I have some of my own baggage attached to spirituality. From my earliest memories, I knew that it was risky to talk about spirituality. It was sure to mark you as strange or crazy, or get you into trouble. I don’t even know how or where I learned this—maybe at school among my classmates? There was something embarrassing, or dangerous, or profoundly broken with the idea of speaking about this realm.
But in my immediate family, it was just the opposite. Spirituality was an ever-present force. My father didn’t just believe in God, he was in love with God. He had called out to God, and experienced an answer. It filled his life like a contagious fire. A spark of that fire ignited in my heart, too.
I was hungry for this burning love. But I was also afraid of what other people would think of me. How often do we deny our own deep experience to gain social acceptance? It seemed to me that most people outside my family said they believed in God, but they didn’t really expect anything to come of it. So I learned to keep certain things hidden—especially the solitary and mysterious experiences of longing or feeling loved.
Because I was a child growing up Catholic, I fit my experience into the stories I learned, the beliefs that were given to me. It was safer to talk in the language of belief, rather than to reveal my feelings. Later, those beliefs were challenged by my experience, and my journey brought me into a very different place. My beliefs got turned upside down, in order for me to be true to my experience. But that fire of burning love kept re-igniting.

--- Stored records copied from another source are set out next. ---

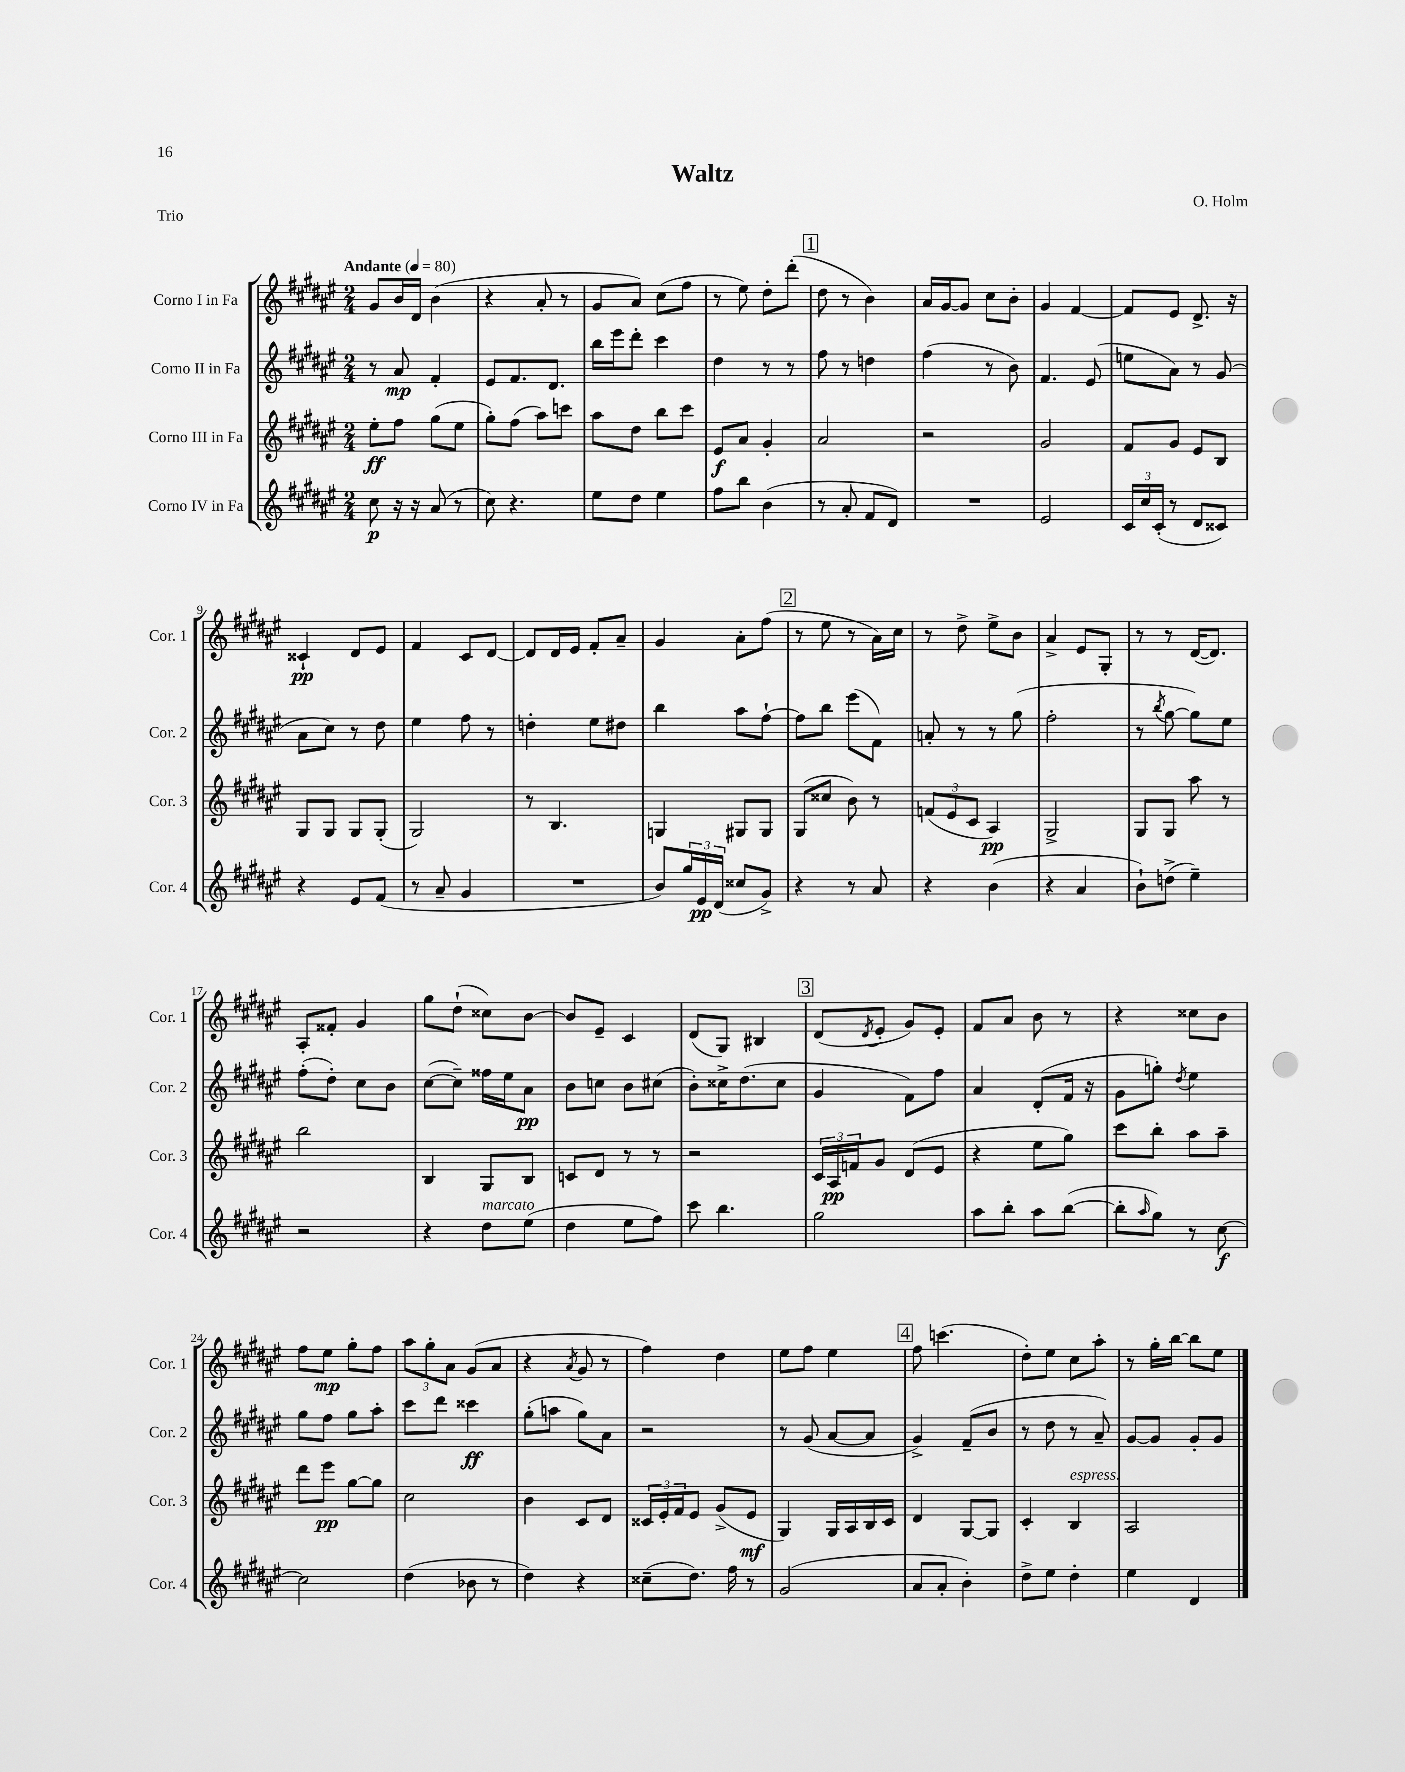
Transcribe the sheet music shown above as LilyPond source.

\header { title = "Waltz" composer = "O. Holm" piece = "Trio" }
<<
\new StaffGroup <<
\new Staff = "s0" \with { instrumentName = "Corno I in Fa" shortInstrumentName = "Cor. 1" } {
    \clef treble \key fis \major \numericTimeSignature \time 2/4 \tempo "Andante" 4 = 80
    gis'8 b'16 dis'16 b'4( |
    r4 ais'8-. r8 |
    gis'8 ais'8) cis''8( fis''8 |
    r8 eis''8) dis''8-. dis'''8-.( |
    \mark \markup { \box "1" } dis''8 r8 b'4) |
    ais'16 gis'16~ gis'8 cis''8 b'8-. |
    gis'4 fis'4~ |
    fis'8 eis'8 dis'8.-> r16 |
    cisis'4-!\pp dis'8 eis'8 |
    fis'4 cis'8 dis'8~ |
    dis'8 dis'16 eis'16 fis'8-. ais'8-- |
    gis'4 ais'8-. fis''8( |
    \mark \markup { \box "2" } r8 eis''8 r8 ais'16) cis''16 |
    r8 dis''8-> eis''8-> b'8 |
    ais'4-> eis'8 gis8-. |
    r8 r8 dis'16~( dis'8.) |
    ais8-. fisis'8-. gis'4 |
    gis''8 dis''8-!( cisis''8) b'8~ |
    b'8 eis'8-- cis'4 |
    dis'8( gis8) bis4 |
    \mark \markup { \box "3" } dis'8( \acciaccatura { dis'8 } eis'8-. gis'8) eis'8-. |
    fis'8 ais'8 b'8 r8 |
    r4 cisis''8 b'8 |
    fis''8 eis''8\mp gis''8-. fis''8 |
    \tuplet 3/2 { ais''8 gis''8-. ais'8 } gis'8( ais'8 |
    r4 \acciaccatura { ais'8 } gis'8 r8 |
    fis''4) dis''4 |
    eis''8 fis''8 eis''4 |
    \mark \markup { \box "4" } fis''8 c'''4.( |
    dis''8-.) eis''8 cis''8 ais''8-. |
    r8 gis''16-. b''16~ b''8 eis''8 \bar "|." |
}
\new Staff = "s1" \with { instrumentName = "Corno II in Fa" shortInstrumentName = "Cor. 2" } {
    \clef treble \key fis \major \numericTimeSignature \time 2/4
    r8 ais'8\mp fis'4-. |
    eis'8 fis'8. dis'8. |
    b''16 eis'''16 dis'''8-. cis'''4 |
    dis''4 r8 r8 |
    \mark \markup { \box "1" } fis''8 r8 d''4 |
    fis''4( r8 b'8) |
    fis'4. eis'8( |
    e''8 ais'8) r8 gis'8( |
    ais'8 cis''8) r8 dis''8 |
    eis''4 fis''8 r8 |
    d''4-. eis''8 dis''8 |
    b''4 ais''8 fis''8~-! |
    \mark \markup { \box "2" } fis''8 b''8 eis'''8( fis'8) |
    a'8-. r8 r8 gis''8( |
    fis''2-. |
    r8 \acciaccatura { b''8 } gis''8~ gis''8) eis''8 |
    fis''8-.( dis''8-.) cis''8 b'8 |
    cis''8~( cis''8--) fisis''16 eis''16 ais'8\pp |
    b'8 c''8 b'8 cis''8( |
    b'8-.) cisis''16-> dis''8.( cisis''8 |
    \mark \markup { \box "3" } gis'4 fis'8) fis''8 |
    ais'4 dis'8-.( fis'16 r16 |
    gis'8 g''8-.) \acciaccatura { dis''8 } eis''4 |
    gis''8 fis''8 gis''8 ais''8-. |
    cis'''8 dis'''8 cisis'''4\ff |
    gis''8-.( a''8 gis''8) ais'8 |
    r2 |
    r8 gis'8( ais'8~ ais'8 |
    \mark \markup { \box "4" } gis'4->) fis'8--( b'8 |
    r8 dis''8 r8 ais'8--) |
    gis'8~ gis'8 gis'8-. gis'8 \bar "|." |
}
\new Staff = "s2" \with { instrumentName = "Corno III in Fa" shortInstrumentName = "Cor. 3" } {
    \clef treble \key fis \major \numericTimeSignature \time 2/4
    eis''8-.\ff fis''8 gis''8( eis''8 |
    gis''8-.) fis''8( ais''8) c'''8 |
    ais''8 dis''8 b''8 cis'''8 |
    eis'8\f ais'8 gis'4-. |
    \mark \markup { \box "1" } ais'2 |
    r2 |
    gis'2 |
    fis'8 gis'8 eis'8 b8 |
    gis8 gis8 gis8 gis8-.( |
    gis2) |
    r8 b4. |
    g4 gis8 gis8 |
    \mark \markup { \box "2" } gis8( cisis''8 b'8) r8 |
    \tuplet 3/2 { f'8( eis'8 cis'8 } ais4\pp) |
    gis2-> |
    gis8 gis8 ais''8 r8 |
    b''2 |
    b4 gis8 b8 |
    c'8 dis'8 r8 r8 |
    r2 |
    \mark \markup { \box "3" } \tuplet 3/2 { cis'16 ais16\pp f'16 } gis'8 dis'8( eis'8 |
    r4 eis''8 gis''8) |
    cis'''8 b''8-. ais''8 ais''8-- |
    dis'''8 eis'''8\pp gis''8~ gis''8 |
    cis''2 |
    b'4 cis'8 dis'8 |
    \tuplet 3/2 { cisis'16 eis'16-. fis'16 } eis'8 gis'8->( eis'8\mf |
    gis4) gis16 ais16 b16 cis'16 |
    \mark \markup { \box "4" } dis'4 gis8~ gis8 |
    cis'4-. b4^\markup { \italic "espress." } |
    ais2 \bar "|." |
}
\new Staff = "s3" \with { instrumentName = "Corno IV in Fa" shortInstrumentName = "Cor. 4" } {
    \clef treble \key fis \major \numericTimeSignature \time 2/4
    cis''8\p r16 r16 ais'8( r8 |
    cis''8) r4. |
    eis''8 dis''8 eis''4 |
    fis''8 b''8 b'4( |
    \mark \markup { \box "1" } r8 ais'8-. fis'8 dis'8) |
    R2 |
    eis'2 |
    \tuplet 3/2 { cis'16 cis''16 cis'16-.( } r8 dis'8 cisis'8) |
    r4 eis'8 fis'8( |
    r8 ais'8-- gis'4 |
    R2 |
    b'8) \tuplet 3/2 { gis''16 eis'16\pp dis'16( } cisis''8 gis'8->) |
    \mark \markup { \box "2" } r4 r8 ais'8 |
    r4 b'4( |
    r4 ais'4 |
    b'8-!) d''8->( eis''4--) |
    r2 |
    r4 dis''8^\markup { \italic "marcato" } eis''8( |
    dis''4 eis''8 fis''8) |
    cis'''8 b''4. |
    \mark \markup { \box "3" } gis''2 |
    ais''8 b''8-. ais''8 b''8~( |
    b''8-. \grace { ais''16 } gis''8) r8 cis''8~\f |
    cis''2 |
    dis''4( bes'8 r8 |
    dis''4) r4 |
    cisis''8--( dis''8.) fis''16 r8 |
    gis'2( |
    \mark \markup { \box "4" } ais'8 ais'8-. b'4-.) |
    dis''8-> eis''8 dis''4-. |
    eis''4 dis'4 \bar "|." |
}
>>
>>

Today, when I venture inside my own heart, I still experience deep longings, these hungers that feel almost like pain, or sometimes like restlessness. It is difficult to feel this and I am tempted to read a book, or find something else that might fill up that empty place. But instead of escaping or fixing it, I invite myself to try to be present with it. I breathe into the longing and let myself experience the hunger. Is this what it means to become friends with my burning? I accept the feelings of my heart just as they are. I connect with the experience of my deeper self.
Perhaps that is all that happens. But sometimes, something else happens too. My heart opens up, the emptiness becomes a doorway, and I fall into a larger awareness. I feel the earth, the sky, the wind. I feel joined to everything. I find answers to questions and guidance when I face a crossroads. I feel held in the arms of tenderness. I feel that I have come home. Sometimes, as Rumi says,
Something opens our wings
Something makes boredom and hurt disappear
Someone fills the cup in front of us
We taste only sacredness.
This has been my experience of spiritual awakening. Hunger itself becomes a doorway into sacredness, into feeling connection beyond my aloneness. Does it matter, on any particular day, whether I feel longing or feel love? Whether I feel questions or feel answers? The Buddhist mystics would say no. What matters is that I am becoming conscious. Vietnamese Buddhist teacher, Thich Nhat Hanh, says,
Take some time to notice what is brewing in your heart. Do you feel a sense of emptiness? A sense of connection? Do you feel questions? Don’t try to change anything, just become aware of what you are carrying in your heart in this moment.